Pope Francis took questions from journalists on board the plane during his flight to Rome on Sunday, after a trip to Chile and Peru. (Alessandro Bianchi/Reuters)

Pope Francis apologized Sunday for insisting that victims of pedophile priests show "proof" to be believed, saying he realized it was a "slap in the face" to victims that he never intended.

But he doubled down in defending a Chilean bishop accused of covering up for the country's most notorious pedophile priest, and he repeated that anyone who makes such accusations without providing evidence is guilty of slander.

Francis issued the partial mea culpa in an airborne news conference as he returned home from Chile and Peru, where the clergy abuse scandal and his own comments about it plunged the Chilean church into renewed crisis and revived questions about whether Francis "gets it" about abuse.

Francis insisted that to date no one had provided him with evidence that Bishop Juan Barros was complicit in keeping quiet about the perversions of the Rev. Fernando Karadima, the charismatic Chilean priest who was sanctioned by the Vatican in 2011 for molesting and fondling minors in his Santiago parish.

Flying home from the most contested trip of his papacy, Francis said Barros would remain bishop of Osorno, Chile as long as there's no evidence implicating him in the alleged coverup.

'I don't have evidence'

"I can't condemn him because I don't have evidence," Francis said. "But I'm also convinced that he's innocent."

Karadima was removed from ministry and sentenced by the Vatican in 2011 to a lifetime of penance and prayer based on the testimony of his victims. A Chilean judge also found the victims to be credible, saying that while she had to drop charges against Karadima because too much time had passed, proof of his crimes wasn't lacking.

The victims have said for years that Barros witnessed the abuse and did nothing to stop it. Barros denies the accusations.

The Pope has again defended the bishop of Osorno, Juan Barros, seen here on Jan. 18 at an open-air mass to celebrate Francis, against accusations that Barros covered up for Chile's most notorious pedophile priest. (Alessandro Bianchi/Reuters)

"The best thing is for those who believe this to bring the evidence forward," Francis said. "In this moment I don't think it's this way, because I don't have it, but I have an open heart to receive them."

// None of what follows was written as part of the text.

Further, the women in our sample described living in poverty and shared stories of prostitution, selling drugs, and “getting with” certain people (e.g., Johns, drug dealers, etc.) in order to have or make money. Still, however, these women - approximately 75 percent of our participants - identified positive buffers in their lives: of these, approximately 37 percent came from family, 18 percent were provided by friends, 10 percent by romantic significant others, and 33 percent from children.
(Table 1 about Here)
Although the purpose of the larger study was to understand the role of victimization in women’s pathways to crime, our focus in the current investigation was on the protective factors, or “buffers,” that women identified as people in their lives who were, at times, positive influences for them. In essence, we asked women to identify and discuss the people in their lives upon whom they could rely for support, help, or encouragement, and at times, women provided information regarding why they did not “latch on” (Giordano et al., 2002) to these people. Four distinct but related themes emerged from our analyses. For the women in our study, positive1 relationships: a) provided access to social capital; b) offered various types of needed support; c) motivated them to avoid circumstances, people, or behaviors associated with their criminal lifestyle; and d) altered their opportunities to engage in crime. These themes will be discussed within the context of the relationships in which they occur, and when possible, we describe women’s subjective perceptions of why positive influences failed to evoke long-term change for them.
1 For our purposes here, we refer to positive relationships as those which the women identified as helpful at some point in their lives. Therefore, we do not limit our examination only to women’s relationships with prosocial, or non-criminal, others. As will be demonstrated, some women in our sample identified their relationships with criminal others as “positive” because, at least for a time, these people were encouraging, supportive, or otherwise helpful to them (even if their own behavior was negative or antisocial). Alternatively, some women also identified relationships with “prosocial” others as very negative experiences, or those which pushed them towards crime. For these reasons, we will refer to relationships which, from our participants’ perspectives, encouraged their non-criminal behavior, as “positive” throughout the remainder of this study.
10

Francis, though, repeated again that anyone who makes an accusation without evidence is guilty of slander.

"Someone who accuses insistently without evidence, this is calumny," he said. "If I say 'you stole something, you stole something,' I'm slandering you because I don't have evidence."

He acknowledged that he misspoke when he said he needed to see "proof" to believe the accusations, saying it was a legal term that he didn't intend.

"Here I have to apologize because the word 'proof' hurt them. It hurt a lot of abused people," he said. "I know how much they suffer. And to hear that the Pope told them to their face that they need to bring a letter with proof? It's a slap in the face."